Transcribe exactly the line that contains "Jane Tyers Executive Head Teacher" and every line after it to the end of the entries, and nothing more.

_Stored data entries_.
===============

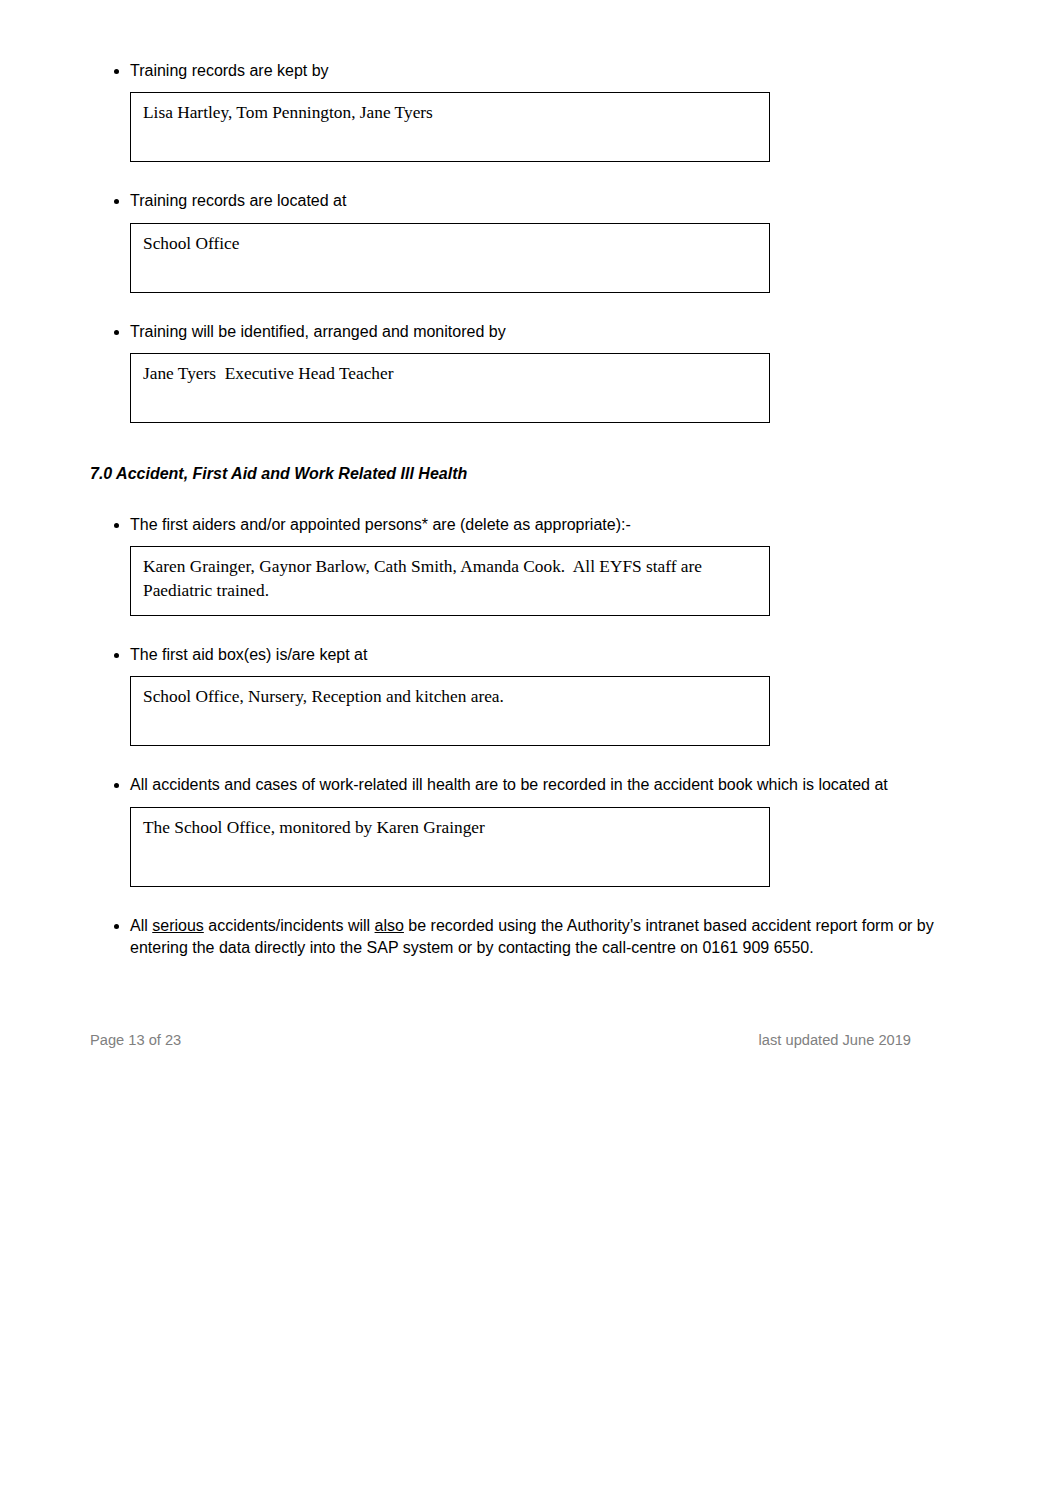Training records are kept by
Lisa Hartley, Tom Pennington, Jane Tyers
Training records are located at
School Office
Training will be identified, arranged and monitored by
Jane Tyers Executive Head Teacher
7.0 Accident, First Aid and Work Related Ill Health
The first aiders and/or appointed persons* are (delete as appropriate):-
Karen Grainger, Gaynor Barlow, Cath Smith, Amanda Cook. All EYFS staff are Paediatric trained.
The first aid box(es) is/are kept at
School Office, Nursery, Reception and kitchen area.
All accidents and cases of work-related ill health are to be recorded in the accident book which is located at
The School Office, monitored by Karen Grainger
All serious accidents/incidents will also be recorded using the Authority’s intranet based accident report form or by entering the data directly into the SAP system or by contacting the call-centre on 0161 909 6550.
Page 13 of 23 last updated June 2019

===============

_Task solution_.
Jane Tyers Executive Head Teacher
7.0 Accident, First Aid and Work Related Ill Health
The first aiders and/or appointed persons* are (delete as appropriate):-
Karen Grainger, Gaynor Barlow, Cath Smith, Amanda Cook. All EYFS staff are Paediatric trained.
The first aid box(es) is/are kept at
School Office, Nursery, Reception and kitchen area.
All accidents and cases of work-related ill health are to be recorded in the accident book which is located at
The School Office, monitored by Karen Grainger
All serious accidents/incidents will also be recorded using the Authority’s intranet based accident report form or by entering the data directly into the SAP system or by contacting the call-centre on 0161 909 6550.
Page 13 of 23 last updated June 2019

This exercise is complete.